Today, the CARA rating board is made up of “roughly” 10 parents who work part-time or full-time, the MPA told The Daily Beast via email. To join, a member must have no other affiliation with the entertainment industry, besides a child between the ages of 5 and 15, and can serve for a maximum of seven years, or until all of their children reach the age of 21, whichever comes first. Three of them are called “senior residents” chosen by the CARA chief. These three can work as long as they want, regardless of the age of their children. On a typical day, a group of reviewers watches two to three films before discussing them and determining their ratings. Senior reviewers are responsible for answering the filmmakers’ questions. The organization says that 70 percent of the films it grades come from non-member studios, whether foreign companies or smaller companies. It claims that the rating board is funded entirely by film submission fees, making it financially independent of the studios that pay in the broader commercial pool.

“The ratings are outdated”

For a long time, an NC-17 rating has meant making peace with little return on investment. But as the way we consume movies and television evolves, so does the public’s perception of this once terrifying sign.

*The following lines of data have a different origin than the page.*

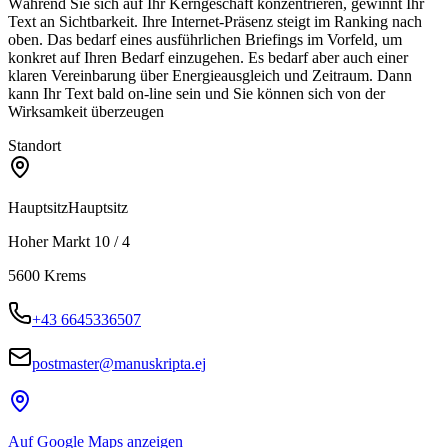
Während Sie sich auf Ihr Kerngeschäft konzentrieren, gewinnt Ihr
Text an Sichtbarkeit. Ihre Internet-Präsenz steigt im Ranking nach
oben. Das bedarf eines ausführlichen Briefings im Vorfeld, um
konkret auf Ihren Bedarf einzugehen. Es bedarf aber auch einer
klaren Vereinbarung über Energieausgleich und Zeitraum. Dann
kann Ihr Text bald on-line sein und Sie können sich von der
Wirksamkeit überzeugen
Standort
Hauptsitz
Hauptsitz
Hoher Markt 10 / 4
5600
Krems
+43 6645336507
postmaster@manuskripta.ej
Auf Google Maps anzeigen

In the months leading up to the release BlondeThere have been dozens of unreleased and categorized autobiographical articles. It’s a baffling charm, considering the movie was created for an online streaming service where a kid could easily click and watch the title, without fear of a cinema employee entering, lighting a flashlight in his face, and asking him to leave.

“As the media landscape continues to change and more content becomes available every day, parents rely on our ratings now more than ever,” the MPA said in a statement. “For more than 50 years, CARA has been the gold standard for how self-regulation works in a rapidly evolving industry.”

Poster showing the Motion Picture Association of America film rating system, circa 1987.

Movie Poster Picture Art/Getty Images

Until now, Blonde It is the only film of the year to have an NC-17 rating. It could prove to be a gift from the classification gods. A movie about one of the most talked about sex symbols in the world, at a time Ticket sales are still recovering from record lowsmay need the promise of something exciting to get people’s attention, even if it is in the form of a nearly meaningless poster.

“While in the past it was near the kiss of death in terms of the box office, NC-17 may provide a unique marketing avenue for a modern film,” says Paul Dergarabedian, senior media analyst at ComScore. “It’s been years since this was brought up, so I think it’s genius to have a recent movie on broadcast and have an NC-17 rating. It’s just going to help the movie.”

Sandler has been more vocal about the Netflix ratings gamble, hinting that it might be part of a strategy to get media coverage before the movie is released.

He said, “(Classification) is obsolete because classifications are outdated.” “I am 52 years old. Throughout the ’80s and ’90s, you couldn’t keep up diverse Without looking at some story about the rating system. It has always been a cultural battleground. Now with the internet and streaming, how are you going to control that? You can not. It’s pointless.”